17. …And A Third of Them Have Been Victims of Whaling
Whaling is a type of spear phishing that targets high-level executives such as CEOs, COOs and CFOs.
By impersonating these important individuals, phishers can trick lower-level employees into handing over financial records, tax documents and highly sensitive information.
Cybersecurity firm Red River reports that one third of organizations have experienced whaling attacks.
18. Spear Phishing Costs Businesses an Average of $1.6 Million Per Attack
A successful spear phishing attack can bankrupt a business.
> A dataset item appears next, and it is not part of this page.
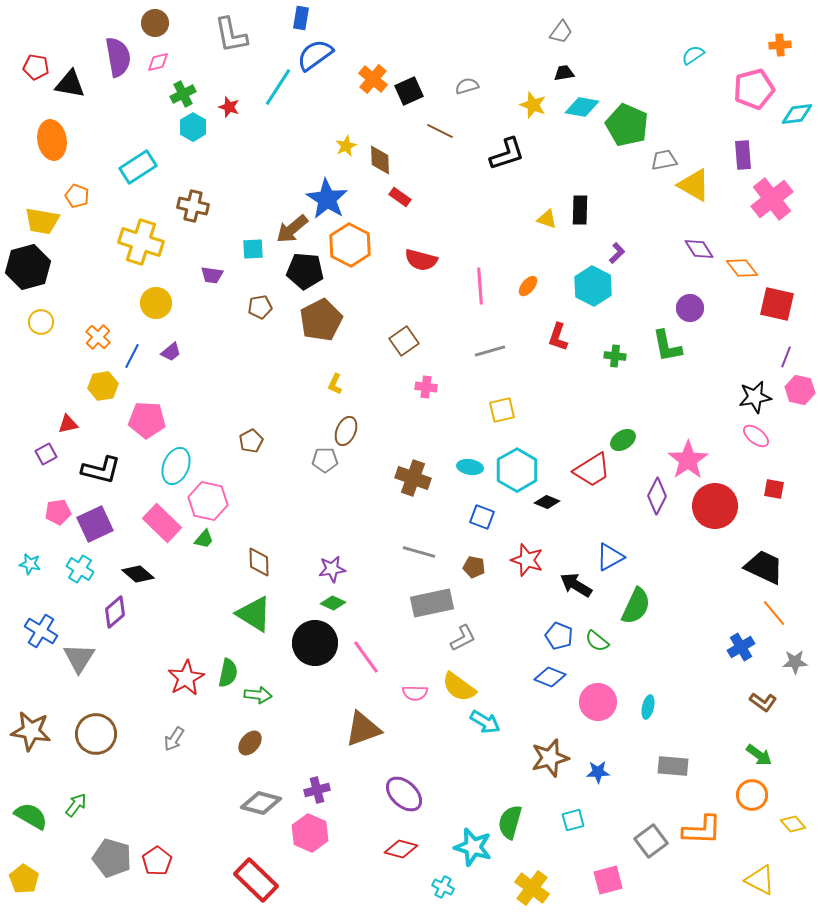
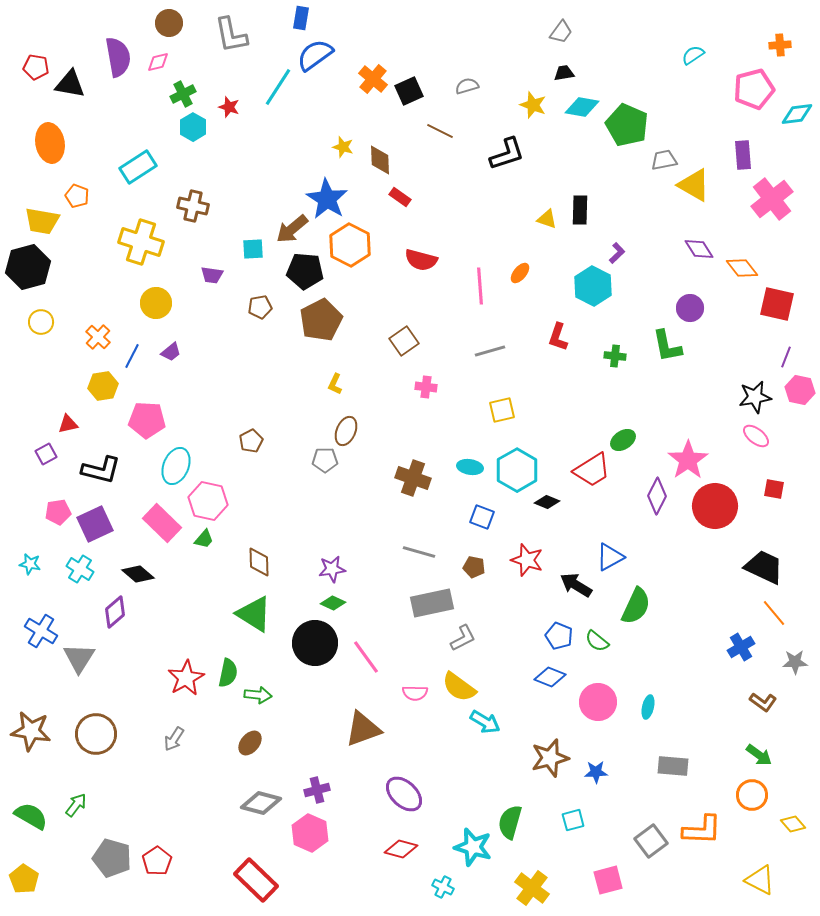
brown circle at (155, 23): moved 14 px right
orange ellipse at (52, 140): moved 2 px left, 3 px down
yellow star at (346, 146): moved 3 px left, 1 px down; rotated 30 degrees counterclockwise
orange ellipse at (528, 286): moved 8 px left, 13 px up
blue star at (598, 772): moved 2 px left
On average, a spear phishing attack costs an organization $1.6 million. This includes any money stolen by the phisher as well as the costs needed to recover from the attack.
The Future of Phishing
19. Around 500,000 Unique Phishing Email Campaigns Are Active Each Year
Each quarter, the Anti-Phishing Working Group collects around 125,000 reports of unique phishing email campaigns (each phishing email subject line is considered a single campaign).
20. 83% of Phishing Emails Now Involve Brand Impersonation
Impersonating a trusted brand is one of the oldest tricks in the phishing playbook, and it’s only getting more popular.
83% of all phishing emails are designed to impersonate well-known brands and companies.
And 32% of these brand-impersonating phishers pretend to be Microsoft. 21% impersonate Apple and 8% each impersonate DocuSign and Chase.
21. Nearly 80% of Phishing Websites Now Use SSL Encryption
Previously, it was easy to identify phishing emails because the sites they linked to were unsecured. Your browser would alert you to the lack of SSL encryption, tipping you off to the fake nature of the message.
But that’s no longer a reliable way to detect phishing attempts. 77.6% of phishing websites (PDF link) are now secured with SSL, just like the legitimate websites you use every day.
Phishers are making use of free SSL certificates to “secure” their own websites, but they’re also hacking into existing websites that use SSL and planting their phishing files there.
Since February 2020, when the coronavirus pandemic began to spread, phishing attempts have increased by 600%, cementing their status as the most popular attack vector for cybercriminals.
The figure encompasses all phishing attempts, whether directed at individuals or businesses.